¿Es posible que la vida nos detenga por completo para mostrarnos nuestro verdadero propósito? Para Virginia Godoy, máster en meditación y experta en conexión divina, la respuesta es un rotundo sí.
En una charla íntima con Karin Cohen, Virginia compartió su transición de una carrera exitosa pero vacía en el modelaje hacia una vida dedicada al acompañamiento espiritual, basada en tres pilares: intuición, regulación interna y conexión energética [[03:13]
El quiebre del «castillo de cristal»
A los 20 años, Virginia parecía tenerlo todo: una carrera prometedora en agencias de modelos y el sueño de ser bailarina de danza clásica. Sin embargo, detrás de la imagen perfecta, se sentía profundamente infeliz. «Llenaba mi vida de cosas creyendo que tener el mejor auto o el mejor reloj era la manera de sentirme plena», confesó [[06:24]. Una lesión en los tendones de Aquiles que truncó su ingreso al profesorado de danza fue el detonante de una crisis de identidad que la dejó sin respuestas [[06:53].
El día que el cuerpo dijo «basta»
La transformación definitiva llegó de la mano de un evento extremo. Cuatro horas antes de asistir a un taller de registros akáshicos al que acudió sin mucha convicción, Virginia sufrió un paro cardiorrespiratorio [[07:42]. En esos momentos previos y durante el evento clínico, comenzó a experimentar lo que hoy describe como la apertura de dos mundos. Empezó a ver luces, energías y guías espirituales de las personas que la rodeaban [[09:40].
En plena muerte clínica, Virginia relata haber salido de su cuerpo por el centro del pecho y ascendido a través de diferentes niveles de conciencia. «Me explicaron que hay siete planos principales, como pisos de un edificio», detalló la entrevistada [[16:26]. Al llegar al cuarto plano, se enfrentó a una elección crucial: podía seguir avanzando, pero a partir del quinto plano ya no habría retorno posible a la vida física.

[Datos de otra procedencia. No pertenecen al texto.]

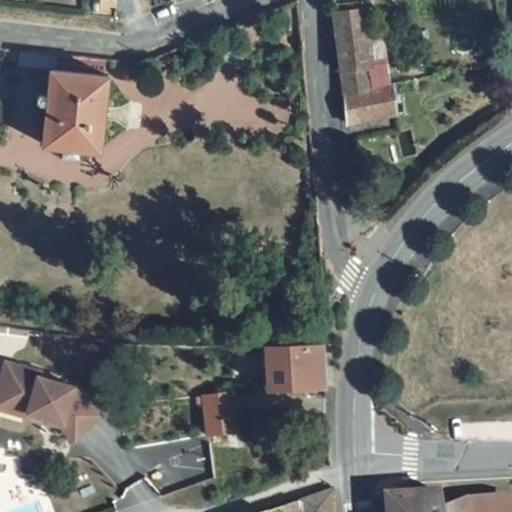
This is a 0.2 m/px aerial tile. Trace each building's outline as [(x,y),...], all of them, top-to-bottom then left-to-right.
[(167,0),(172,13),(202,0),(167,0)] [(459,0),(448,0),(438,1),(441,20),(463,17),(459,0)] [(327,47),(338,153),(384,147),(381,113),(358,116),(354,89),(361,88),(356,45),(327,47)] [(94,101),(41,96),(38,121),(29,120),(28,129),(37,130),(33,170),(87,176),(94,101)] [(40,372),(7,363),(0,387),(0,407),(26,415),(30,412),(62,420),(61,424),(75,438),(100,413),(72,386),(38,376),(40,372)] [(311,384),(313,373),(257,377),(259,425),(267,425),(268,438),(295,435),(294,424),(315,421),(311,384)] [(193,429),(199,470),(227,466),(222,426),(193,429)] [(336,511),(334,491),(279,511),(336,511)]
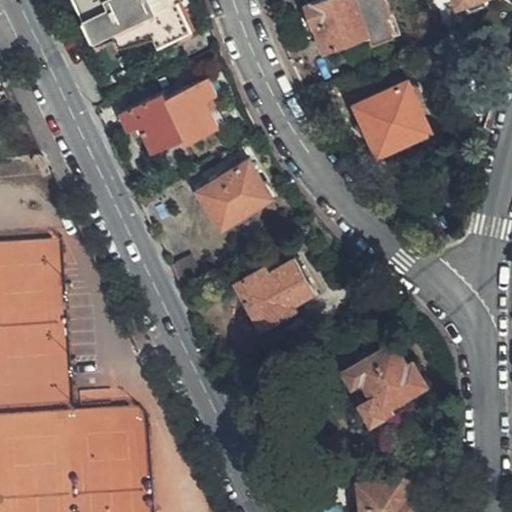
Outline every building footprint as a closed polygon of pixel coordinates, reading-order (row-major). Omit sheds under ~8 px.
[(85,0),(89,9),(81,13),(90,32),(114,23),(119,36),(150,22),(151,26),(173,16),(166,0),(85,0)] [(308,34),(318,32),(327,28),(334,45),(369,32),(372,41),(391,34),(378,0),(309,0),(305,2),(310,14),(313,23),(305,26),(308,34)] [(327,28),(318,32),(325,48),(334,45),(327,28)] [(452,69),(441,38),(423,45),(435,76),(452,69)] [(184,134),(188,141),(217,124),(205,97),(214,92),(206,76),(166,96),(184,134)] [(425,122),(413,92),(415,87),(415,84),(412,80),(408,77),(406,78),(404,77),(355,99),(363,114),(360,118),(358,122),(359,126),(361,129),(366,129),(369,133),(372,138),(377,146),(425,122)] [(166,96),(163,88),(119,111),(129,128),(139,124),(152,150),(184,134),(166,96)] [(268,192),(246,156),(198,186),(220,222),(268,192)] [(312,289),(293,253),(267,267),(264,261),(235,278),(259,324),(294,305),(291,300),(312,289)] [(184,295),(199,286),(203,281),(192,258),(171,268),(184,295)] [(347,362),(355,379),(363,374),(369,386),(361,390),(358,394),(370,416),(393,404),(389,397),(425,376),(413,353),(407,356),(396,335),(347,362)] [(230,390),(238,406),(280,382),(272,367),(243,383),(230,390)] [(363,374),(355,379),(361,390),(369,386),(363,374)] [(411,470),(402,472),(405,496),(413,495),(411,470)] [(405,496),(402,472),(357,477),(360,511),(418,511),(417,494),(413,495),(405,496)]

El regreso con una misión: la actitud divina
En ese estado de paz absoluta, recibió un mensaje claro de sus guías: su cuerpo no tenía como finalidad la figura pública del modelaje, sino ayudar a cientos de miles de personas. «Me mostraron los rostros de las personas que iba a ayudar; mi alma las recordaba», explicó [[20:09]. Decidió volver y, tras un año de rehabilitación respiratoria, comenzó su formación con maestros de todo el mundo para canalizar esa experiencia en herramientas concretas para otras mujeres.
Hoy, a sus 28 años, Virginia Godoy lidera una comunidad global. Su objetivo es enseñar a las mujeres a conectarse con sus propios guías y regular su energía sin depender de rituales externos, fomentando una soberanía espiritual basada en la gratitud y la paz interna.
«La paz empieza dentro», concluyó Virginia, invitando a las mujeres sobreexigidas a soltar el control mental y reconectar con esa «reina» interna que gestiona su vida con amor propio y conciencia [[26:35].